**PAGE TEXT**
****************************************

I can't tell you what an honor it is for me and my son to be with you tonight to address the topic Conservatives: Reset Your Course.

My remarks are based on a speech, first given at the 2004 CPAC Convention in January, which created quite a controversy among my Republican colleagues in Washington…

My 12 year old son Michael is with me today sporting a new black eye… which is appropriate since the last time I gave this speech, I got one!

Thank you for the overly generous introduction.
It puts me to mind of another time when a woman introducing me got caught up in the enthusiasm of the moment and concluded her introduction with the statement, "there are so few great men in American politics today, I give you Congressman Mike Pence!"Later, on the way home with my wife, I asked
what did you think of the introduction?She said, "it was ok".To which I replied, "you know, if you think about it objectively, there are very few great men in American politics today". Mrs. Pence replied, "I know there's one fewer than you think there is!"

The introduction I prefer: is that I am a Christian, a Conservative and a Republican- in that order and that I am deeply humbled to address CNP, the most influential gathering of conservatives in America!

Picture, if you will, a ship at sea.  A proud captain steps into the sunlit deck of a tall ship plying the open seas of a simpler time. Its sails full and straining in the wind, its crew are tried and true, its hull, mast and keel are strong but beneath the waves, almost imperceptibly, the rudder has veered off course and, in time, the captain and crew will face unexpected peril.

The conservative movement today is like that tall ship with its proud captain, strong, accomplished but veering off course into the dangerous and uncharted waters of big government republicanism.

I make this assertion quite aware that I do so before so many who have done so much for the cause of conservative values.

As we reflect tonite on battles past and future, the words of a young King David standing in the Valley of Elam just moments before facing a Goliath seem appropriate when he asked his countrymen, "is there not a cause?"

Conservatives like you gathered here never suffer that question.

Conservatives know the cause: to "establish justice, ensure domestic tranquility, provide for the common defense, promote the general welfare, and secure the blessings of liberty to ourselves and our posterity."

And by the standards of these fundamental objects of the republic, American conservatives can take considerable pride in the past three years, the ship of conservative Republican government in Washington is strong.

And our movement is strong.

In promoting national security, economic prosperity and the sanctity of human life, conservatives made measurable gains in 2003.

Under the leadership of President George W. Bush and a Republican Congress, we have provided for the common defense -which the Federalist reminds us is the first and most fundamental object of all.

Ours was a nation under attack as I stood on the east lawn of the Capitol on September 11, 2001.

****************************************

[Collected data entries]
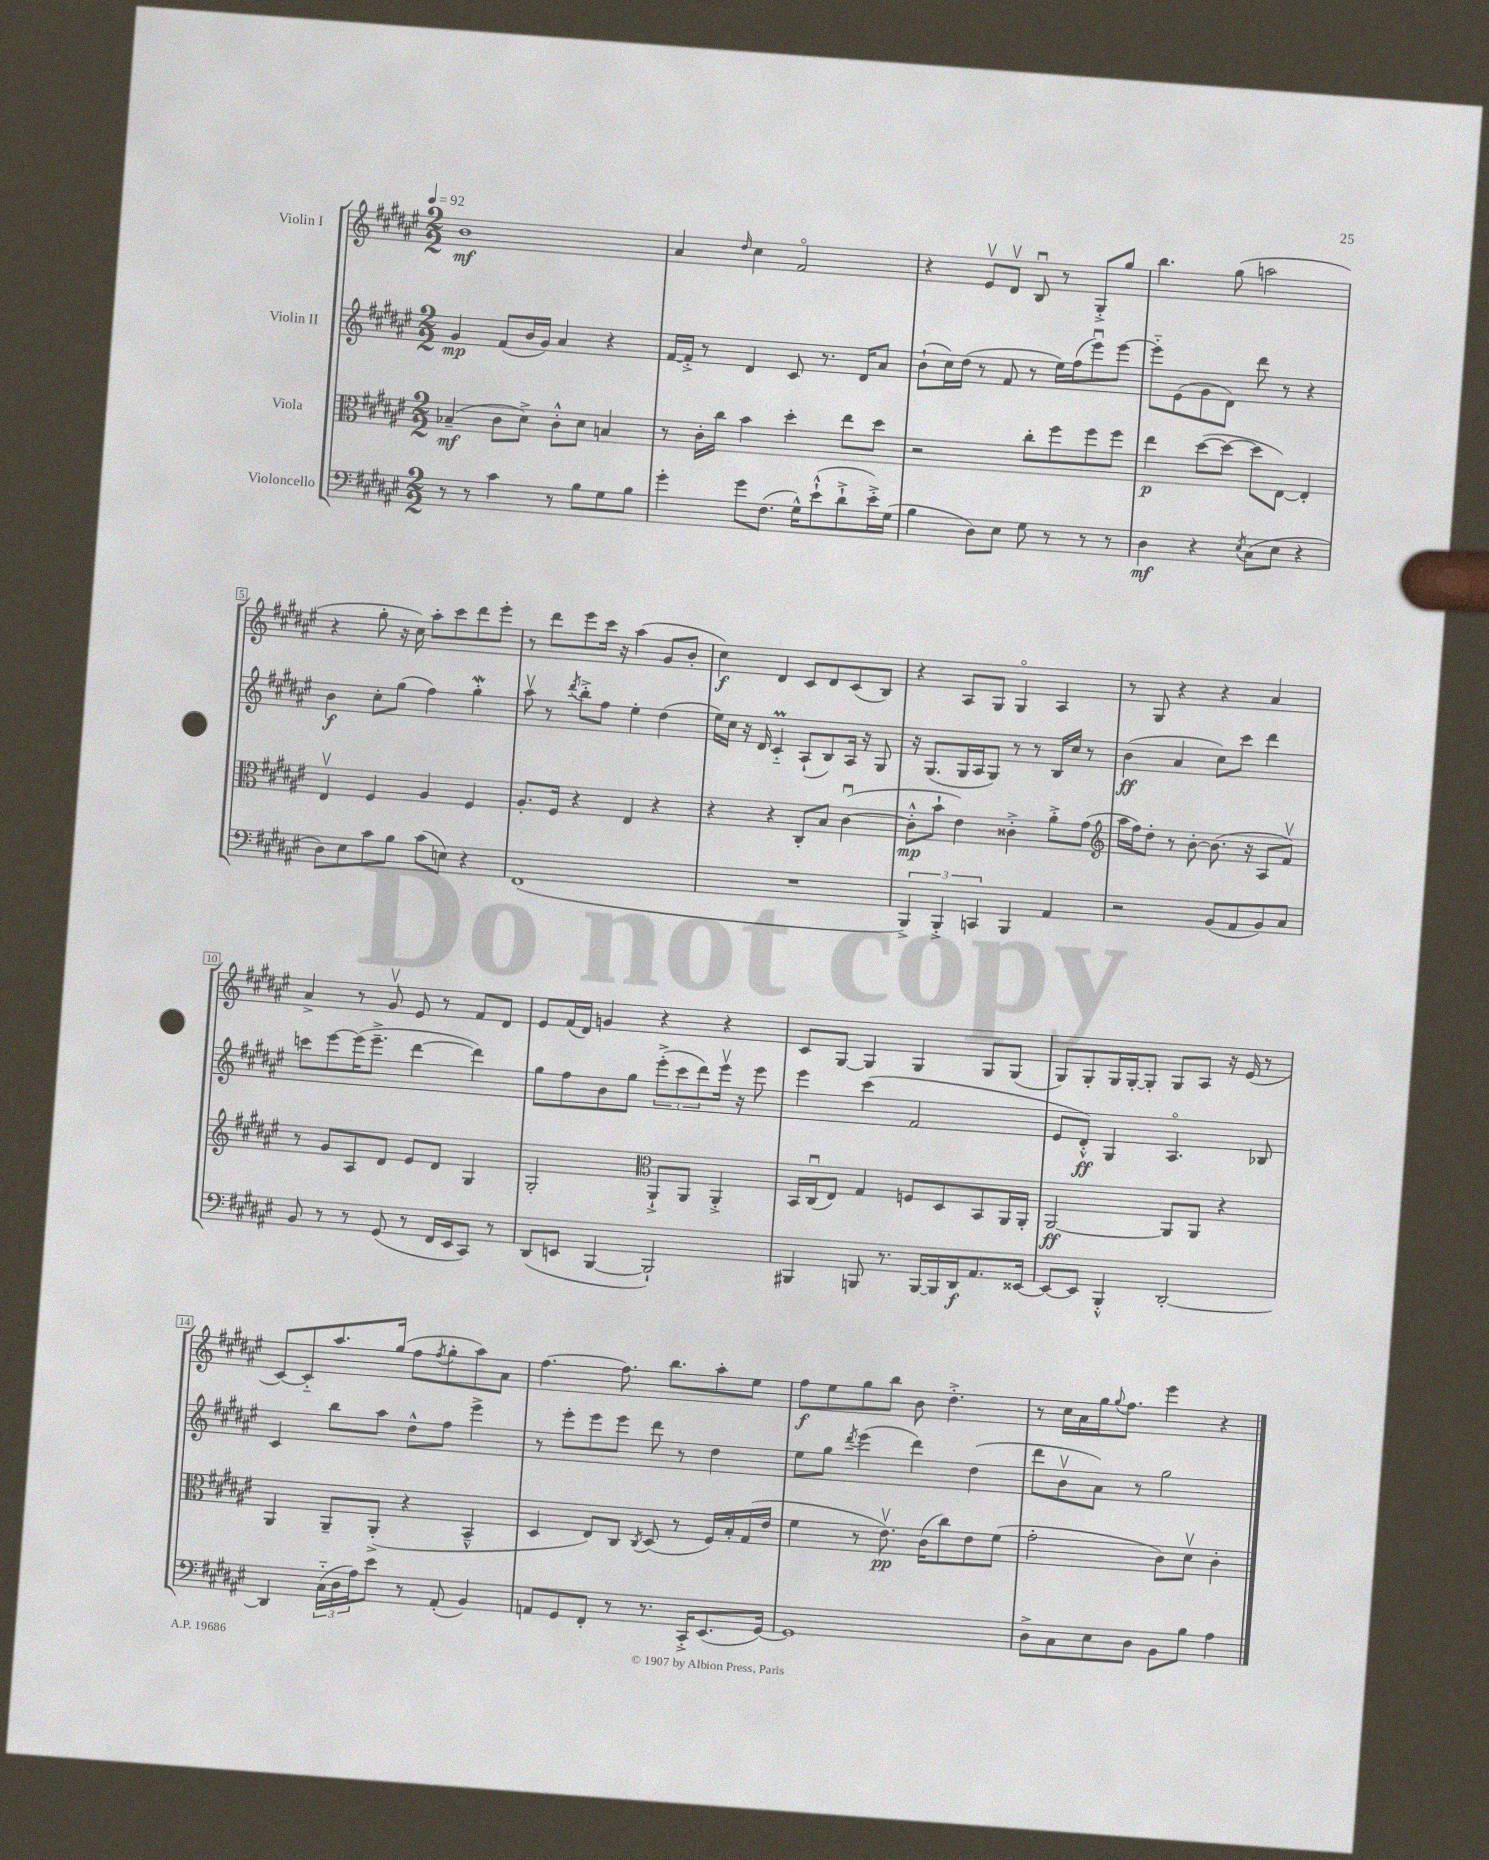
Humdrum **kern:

**kern	**dynam	**kern	**dynam	**kern	**dynam	**kern	**dynam
*part4	*part4	*part3	*part3	*part2	*part2	*part1	*part1
*staff4	*staff4	*staff3	*staff3	*staff2	*staff2	*staff1	*staff1
*I"Violoncello	*	*I"Viola	*	*I"Violin II	*	*I"Violin I	*
*clefF4	*	*clefC3	*	*clefG2	*	*clefG2	*
*k[f#c#g#d#a#e#]	*	*k[f#c#g#d#a#e#]	*	*k[f#c#g#d#a#e#]	*	*k[f#c#g#d#a#e#]	*
*M2/2	*	*M2/2	*	*M2/2	*	*M2/2	*
*MM92	*	*MM92	*	*MM92	*	*MM92	*
=1	=1	=1	=1	=1	=1	=1	=1
8r	.	(4B-X~/	mf	4g#/	mp	1b	mf
8r	.	.	.	.	.	.	.
4c#\	.	8c#\L	.	(8f#/L	.	.	.
.	.	8d#^\J)	.	16b/L	.	.	.
.	.	.	.	16g#/JJ)	.	.	.
8r	.	8c#'^^\L	.	4a#/	.	.	.
8B\L	.	8d#\J	.	.	.	.	.
8G#\	.	4Bn/	.	4r	.	.	.
8B\J	.	.	.	.	.	.	.
=2	=2	=2	=2	=2	=2	=2	=2
4g#'\	.	8r	.	[16f#/LL	.	4a#/	.
.	.	.	.	16f#'^/JJ]	.	.	.
.	.	16c#'\LL	.	8r	.	.	.
.	.	16cc#\JJ	.	.	.	.	.
.	.	.	.	.	.	16qqdd#/	.
8g#\L	.	4b\	.	4d#/	.	4cc#\	.
(8.F#\J	.	.	.	.	.	.	.
.	.	4dd#'\	.	8c#/	.	2f#/	.
16G#^^\KL)	.	.	.	.	.	.	.
(8e#`^^\	.	.	.	8.r	.	.	.
8d#`^\	.	8ee#\L	.	.	.	.	.
.	.	.	.	16d#/KL	.	.	.
16e#'^\L)	.	8dd#\J	.	8a#/J	.	.	.
(16G#\JJ	.	.	.	.	.	.	.
=3	=3	=3	=3	=3	=3	=3	=3
4B\	.	2r	.	(8b`\L	.	4r	.
.	.	.	.	16cc#\L)	.	.	.
.	.	.	.	(16dd#\JJ	.	.	.
8D#\L)	.	.	.	8r	.	8e#v/L	.
8E#\J	.	.	.	8f#/	.	8d#v/J	.
8G#\	.	8cc#'\L	.	8r	.	8Bu/	.
8r	.	8ff#\	.	16ee#\LL)	.	8r	.
.	.	.	.	(16ff#\J	.	.	.
8r	.	8ff#\	.	8eee#u\)	.	8G#'^/L	.
8r	.	8ff#\J	.	[8eee#\J	.	8gg#/J	.
=4	=4	=4	=4	=4	=4	=4	=4
4D#\	mf	4ee#\	p	8eee#\L]	.	4.bb\	.
.	.	.	.	(8e#\	.	.	.
4r	.	([8dd#\L	.	8g#\	.	.	.
.	.	8dd#\J_	.	8d#\J)	.	(8gg#\	.
8qE#/	.	.	.	.	.	.	.
(8C#\L	.	8dd#\L]	.	8ddd#\	.	2aan\	.
8E#\J	.	[8E#\J)	.	8r	.	.	.
4r	.	4E#'/]	.	4r	.	.	.
!!LO:LB:g=z
=5	=5	=5	=5	=5	=5	=5	=5
8D#\L)	.	4E#v/	.	4b\	f	4r	.
8E#\	.	.	.	.	.	.	.
8c#\	.	4F#/	.	8cc#'\L	.	8gg#'\	.
8B\J	.	.	.	(8gg#\J	.	16r	.
.	.	.	.	.	.	16cc#\)	.
(8c#\L	.	4A#/	.	4ff#\)	.	8aa#'\L	.
8En\J)	.	.	.	.	.	8ccc#\	.
4r	.	4F#/	.	4gg#W'\	.	8ddd#\	.
.	.	.	.	.	.	8eee#'\J	.
=6	=6	=6	=6	=6	=6	=6	=6
(1FF#	.	8.A#'/L	.	8aa#v\	.	8r	.
.	.	.	.	8r	.	8ddd#\L	.
.	.	16F#/Jk	.	.	.	.	.
.	.	.	.	8qddd#/	.	.	.
.	.	4r	.	8bb'^\L	.	8eee#\	.
.	.	.	.	8ff#\J	.	16ccc#\Jk	.
.	.	.	.	.	.	16r	.
.	.	4E#/	.	4ee#'\	.	(4aa#\	.
.	.	4r	.	(4dd#\	.	8g#/L	.
.	.	.	.	.	.	8b'/J	.
=7	=7	=7	=7	=7	=7	=7	=7
1r	.	4r	.	16ee#\LL)	.	4cc#\)	f
.	.	.	.	16cc#\JJ	.	.	.
.	.	.	.	16r	.	.	.
.	.	.	.	16d#/	.	.	.
.	.	4r	.	4c#M/	.	4d#/	.
.	.	8C#'/L	.	(8A#`/L	.	8c#/L	.
.	.	8B/J	.	8B/)	.	8d#/	.
.	.	([4c#u\	.	16A#/Jk	.	(8c#/	.
.	.	.	.	16r	.	.	.
.	.	.	.	8G#/	.	8B/J)	.
=8	=8	=8	=8	=8	=8	=8	=8
6BBB^/)	.	8c#'^^\L]	mp	16r	.	4r	.
.	.	.	.	(8.G#/L	.	.	.
.	.	8b`\J	.	.	.	.	.
6BBB'^/	.	.	.	.	.	.	.
.	.	4e#\)	.	16G#/L	.	8A#/L	.
.	.	.	.	16A#/J	.	.	.
6CCn/	.	.	.	.	.	.	.
.	.	.	.	8G#/J)	.	8G#/J	.
4BBB/	.	4c##X'^\	.	8r	.	4G#/	.
.	.	.	.	8r	.	.	.
4AA#/	.	8a#'^\L	.	16B/LL	.	4A#/	.
.	.	.	.	16cc#/JJ	.	.	.
.	.	(8g#\J	.	8r	.	.	.
=9	=9	=9	=9	=9	=9	=9	=9
*	*	*clefG2	*	*	*	*	*
2r	.	16aa#\LL	.	(4b\	ff	8r	.
.	.	16ff#\J)	.	.	.	.	.
.	.	8dd#'\J	.	.	.	8G#/	.
.	.	8r	.	4a#/	.	4r	.
.	.	[8b'\	.	.	.	.	.
(8BB/L	.	(8.b\]	.	8cc#\L)	.	4r	.
8AA#/	.	.	.	8ccc#\J	.	.	.
.	.	16r	.	.	.	.	.
8BB/)	.	8A#/L	.	4ddd#\	.	4a#/	.
8C#/J	.	8f#v/J)	.	.	.	.	.
!!LO:LB:g=z
=10	=10	=10	=10	=10	=10	=10	=10
8BB/	.	8r	.	8cccn\L	.	4a#^/	.
8r	.	8g#/L	.	[8eee#\	.	.	.
8r	.	8A#/	.	(16eee#\K]	.	8r	.
.	.	.	.	8.eee#~^\J	.	.	.
(8GG#/	.	8d#/J	.	.	.	8g#v/	.
8r	.	8e#/L	.	[4ddd#\	.	8e#/	.
16FF#/LL	.	8d#/J	.	.	.	8r	.
16EE#/J	.	.	.	.	.	.	.
8CC#/J)	.	4G#/	.	4ddd#\])	.	8f#/L	.
8r	.	.	.	.	.	8d#/J	.
=11	=11	=11	=11	=11	=11	=11	=11
(8DD#/L	.	2G#'/	.	8gg#\L	.	8e#/L	.
8EEn/J	.	.	.	8ff#\	.	(16f#/L	.
.	.	.	.	.	.	16d#/JJ)	.
[4BBB/	.	.	.	8b\	.	4gn/	.
.	.	.	.	8gg#\J	.	.	.
*	*	*clefC3	*	*	*	*	*
2BBB`/])	.	8AA#`^/L	.	(12eee#'^\L	.	4r	.
.	.	.	.	12ccc#\	.	.	.
.	.	8AA#/J	.	.	.	.	.
.	.	.	.	12ddd#\)	.	.	.
.	.	4AA#'^/	.	16eee#v\Jk	.	4r	.
.	.	.	.	16r	.	.	.
.	.	.	.	8eee#\	.	.	.
=12	=12	=12	=12	=12	=12	=12	=12
4BBB#X/	.	16BB/LL	.	4eee#\	.	8c#/L	.
.	.	(16C#u/J	.	.	.	.	.
.	.	8E#/J)	.	.	.	[8G#/J	.
8BBBn/	.	4G#/	.	(4ccc#\	.	4G#/]	.
8.r	.	.	.	.	.	.	.
.	.	8Fn/L	.	2f#/	.	4G#/	.
[16BBB/LL	.	.	.	.	.	.	.
16BBB/]	.	8D#/	.	.	.	.	.
16DD#/J	f	.	.	.	.	.	.
8.AA#/	.	8BB/	.	.	.	8G#/L	.
.	.	16AA#/L	.	.	.	(8G#/J	.
[16EE##X/Jk	.	16AA#'/JJ	.	.	.	.	.
=13	=13	=13	=13	=13	=13	=13	=13
8EE##/L_	.	[2AA#/	ff	8e#/L	.	8G#/L)	.
8EE##/J]	.	.	.	8d#'^^/J)	ff	8G#'/	.
4BBB'^^/	.	.	.	4G#/	.	16G#/L	.
.	.	.	.	.	.	[16G#'/J	.
.	.	.	.	.	.	8G#'/J]	.
[2DD#'/	.	8AA#/L]	.	4.A#/	.	8G#/L	.
.	.	8AA#/J	.	.	.	8A#/J	.
.	.	4r	.	.	.	16r	.
.	.	.	.	.	.	(16e#/	.
.	.	.	.	8B-X/	.	8r	.
!!LO:LB:g=z
=14	=14	=14	=14	=14	=14	=14	=14
4DD#/]	.	4AA#/	.	4c#/	.	[8c#/L)	.
.	.	.	.	.	.	8c#/]	.
(24C#\LL	.	8AA#~/L	.	8bb\L	.	8.aa#/	.
24D#\	.	.	.	.	.	.	.
24A#\J)	.	.	.	.	.	.	.
8e#\J	.	(8AA#'^/J	.	8aa#\J	.	.	.
.	.	.	.	.	.	(16gg#/Jk	.
8r	.	4r	.	8dd#^^\L	.	8ff#\L	.
.	.	.	.	.	.	8qff#/	.
(8AA#'/	.	.	.	8ff#\J	.	8gg#'\	.
4BB/)	.	4BB~^^/	.	4eee#^\	.	8aa#\)	.
.	.	.	.	.	.	8a#\J	.
=15	=15	=15	=15	=15	=15	=15	=15
8AAn/L	.	4D#/	.	8r	.	[4.ff#\	.
8GG#/	.	.	.	8eee#'\L	.	.	.
8FF#'/J	.	8E#/L)	.	8eee#\	.	.	.
8r	.	8C#/J	.	8eee#\J	.	8.ff#\]	.
.	.	8qC#/	.	.	.	.	.
8.r	.	(8D#/	.	8ddd#\	.	.	.
.	.	.	.	.	.	8.bb\L	.
.	.	8r	.	8r	.	.	.
16CC#'^/KL	.	.	.	.	.	.	.
(8.EE#/	.	16F#/LL)	.	4dd#\	.	8aa#'\	.
.	.	16B'/	.	.	.	.	.
.	.	(16G#/	.	.	.	8ee#\J	.
[16GG#/Jk)	.	16e#/JJ	.	.	.	.	.
=16	=16	=16	=16	=16	=16	=16	=16
1GG#]	.	4f#\	.	8ee#\L	.	8ff#\L	f
.	.	.	.	8gg#\J	.	8ee#\	.
.	.	.	.	8qddd#/	.	.	.
.	.	8r	.	(4eee#\	.	8gg#\	.
.	.	8.e#v\)	pp	.	.	8bb\J	.
.	.	.	.	4ddd#\)	.	8b\	.
.	.	(16c#\KL	.	.	.	.	.
.	.	8cc#\)	.	.	.	4.dd#'^\	.
.	.	8e#\	.	(4dd#\	.	.	.
.	.	(8f#\J	.	.	.	.	.
=17	=17	=17	=17	=17	=17	=17	=17
8D#^\L	.	2g#'\	.	8ddd#\L	.	8r	.
8C#\	.	.	.	8bv\	.	16cc#\LL	.
.	.	.	.	.	.	16a#\	.
8E#\	.	.	.	8a#\J)	.	16gg#\J	.
.	.	.	.	.	.	8qqgg#/	.
.	.	.	.	.	.	8.ff#\J	.
8D#\J	.	.	.	8r	.	.	.
8BB\L	.	8c#\L)	.	2gg#\	.	4eee#\	.
8B\J	.	8d#v\J	.	.	.	.	.
4A#\	.	4c#'\	.	.	.	4r	.
==	==	==	==	==	==	==	==
*-	*-	*-	*-	*-	*-	*-	*-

****************************************

**WHAT IS BEING ASKED**
Summarize the speech in two sentences. Work only from the speech.

**SOLUTION**
The speaker, addressing the topic "Conservatives: Reset Your Course," likens the conservative movement to a proud, strong tall ship that is veering off course into the dangerous waters of big government republicanism. The speaker also says conservatives made measurable gains in 2003 in national security, economic prosperity and the sanctity of human life, and that President George W. Bush and a Republican Congress have provided for the common defense.